> _Passage shown_

As you can see above, structures that are identical in left and right are abbreviated using '...' by default. To disable this behavior, set use_ellipses to False.

>>> ('\n'.join(udiff({"foo": None}, {"foo": None},
...            patch=[], use_ellipses=False)) ==
... """ {
...  "foo":
...    null
...  }""")
True
>>> ('\n'.join(udiff([None, None, None], [None, None, None],
...             patch=[], use_ellipses=False)) ==
... """ [
...   null,
...   null,
...   null
...  ]""")
True
json_delta._udiff.udiff_dict(left, right, stanzas, indent=0, use_ellipses=True)

Construct a human-readable delta between left and right.

This function probably shouldn’t be called directly. Instead, use udiff() with the same arguments. udiff() and udiff_dict() are mutually recursive, anyway.

json_delta._udiff.udiff_list(left, right, stanzas, indent=0, use_ellipses=True)

Construct a human-readable delta between left and right.

This function probably shouldn’t be called directly. Instead, use udiff() with the same arguments. udiff() and udiff_list() are mutually recursive, anyway.

json_delta._upatch

json_delta._upatch.upatch(struc, udiff, reverse=False, in_place=True)

Apply a patch as output by json_delta.udiff() to struc.

As with json_delta.patch(), struc is modified in place by default. Set the parm in_place to False if this is not the desired behaviour.

The udiff format has enough information in it that this transformation can be applied in reverse: i.e. if udiff is the output of udiff(left, right), you can reconstruct right given left and udiff (by running upatch(left, udiff)), or you can also reconstruct left given right and udiff (by running upatch(right, udiff, reverse=True)). This is not possible for JSON-format diffs, since a [keypath] stanza (meaning “delete the structure at keypath”) does not record what the deleted structure was.

> _Requirement_
List every parameter in the signature of json_delta._upatch.upatch given in the json_delta documentation excerpt. The listing that comes next has no connection to the json_delta documentation excerpt.

> _Provided material_
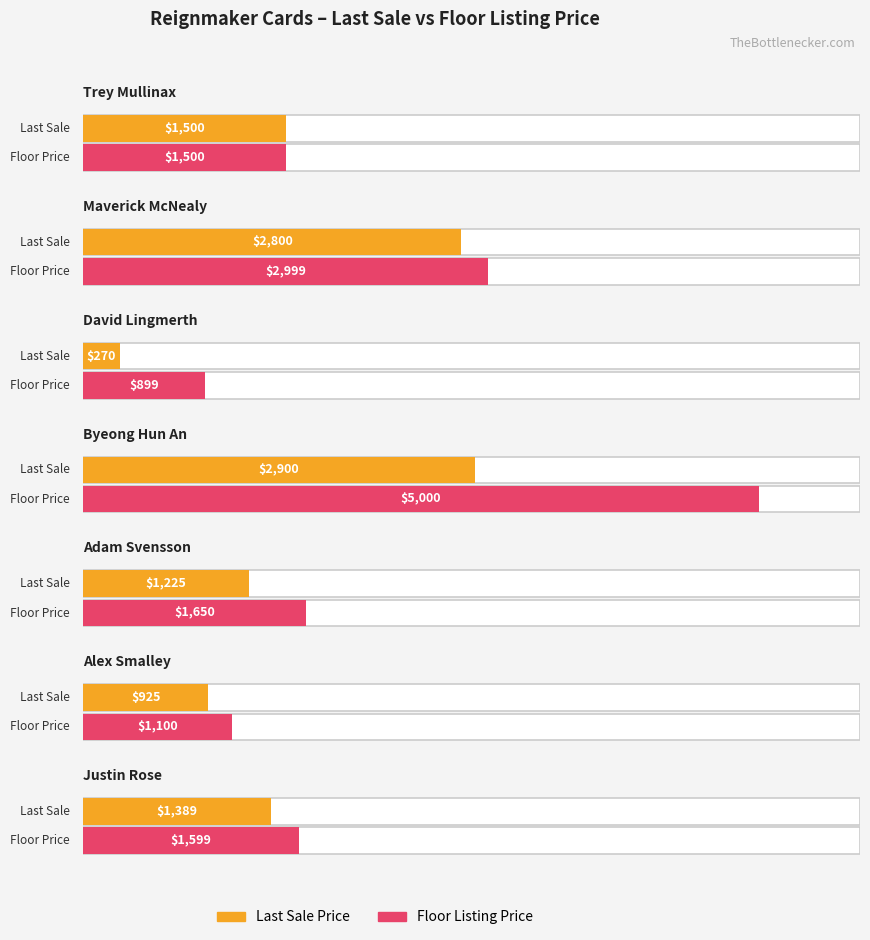

List the labels in order of Last Sale Price value, smallest first.

David Lingmerth, Alex Smalley, Adam Svensson, Justin Rose, Trey Mullinax, Maverick McNealy, Byeong Hun An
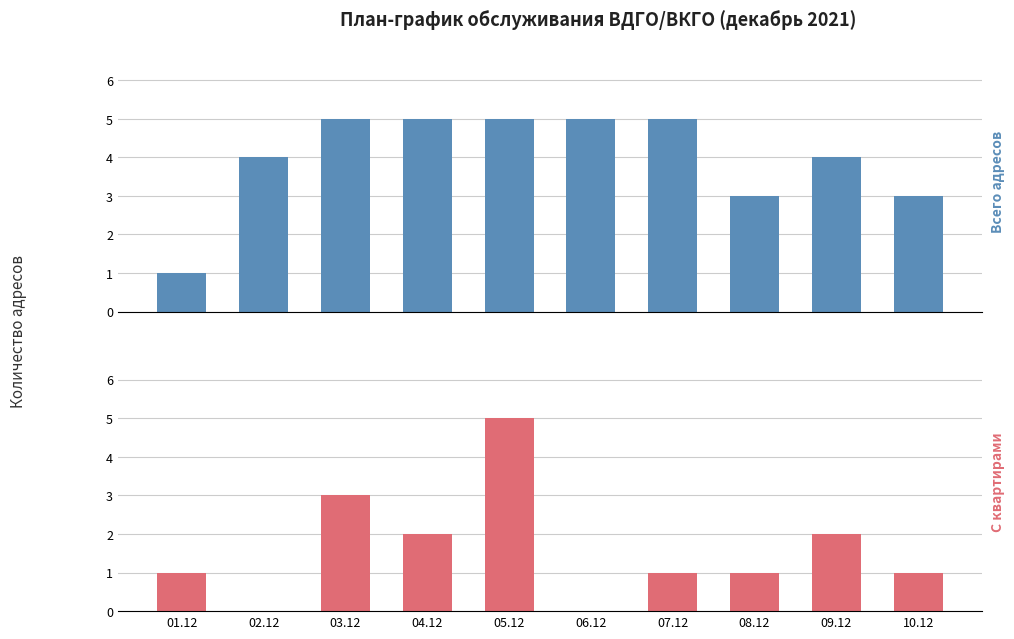

The value of С квартирами at 02.12 is 2. True or false?

False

> _Task output_
struc, udiff, reverse, in_place